**WHAT NEEDS TO BE DONE**
Answer these from the council finance update:
1. What is the net debt figure?
2. How much in ETS carbon credits did the Council authorize for sale in May?
3. On what date is the final audited 2025 Annual Report scheduled to be adopted?

SOURCE EXTRACT Start Marker

Our net debt of $271.2 million is lower than the Long-Term Plan (LTP) estimate for 2024/25 of $279.7 million.

The budget for loan funded operating expense for the 2024/25 year was $9.2 million, however $3.17 million relates to a grant for the proposed Regional Museum storage facility, based in Richmond .

Throughout the year, staff have been advising the Council of a shortfall in rates funding of 
$6.4 million for additional interest and maintenance costs. The balanced budget benchmark indicates an adverse variance against budget of $13.1 million. This reflects the shortfall in funding across all areas of the Council not just the main rates funded areas.

In May, the Council authorised the sale of $3.0 million of ETS carbon credits to be used to partly offset this operational deficit. This additional income has been included in the year end accounts.

Rates arrears at the end of the 2024/2025 year is at was $1,203,501, representing 478 accounts. Of this number, 47% are repeat late payers.

Due to the increase in annual rates, we would expected to see the increase in the debt amount from the previous year however the number of ratepayers with rates arrears exceeding $350 are lower than the previous year, down by 9%.

The Annual report which is based on these numbers is now being being audited and as such, figures are subject to change as part of this process. The final audited 2025 Annual Report is scheduled to be adopted by Council at the inaugural meeting for the new triennium on 29 October.

SOURCE EXTRACT End Marker
DATASET Start Marker

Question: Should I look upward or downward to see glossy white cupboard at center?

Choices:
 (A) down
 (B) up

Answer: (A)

DATASET End Marker

**OUTPUT FOR THIS TASK**
1. $271.2 million
2. $3.0 million
3. 29 October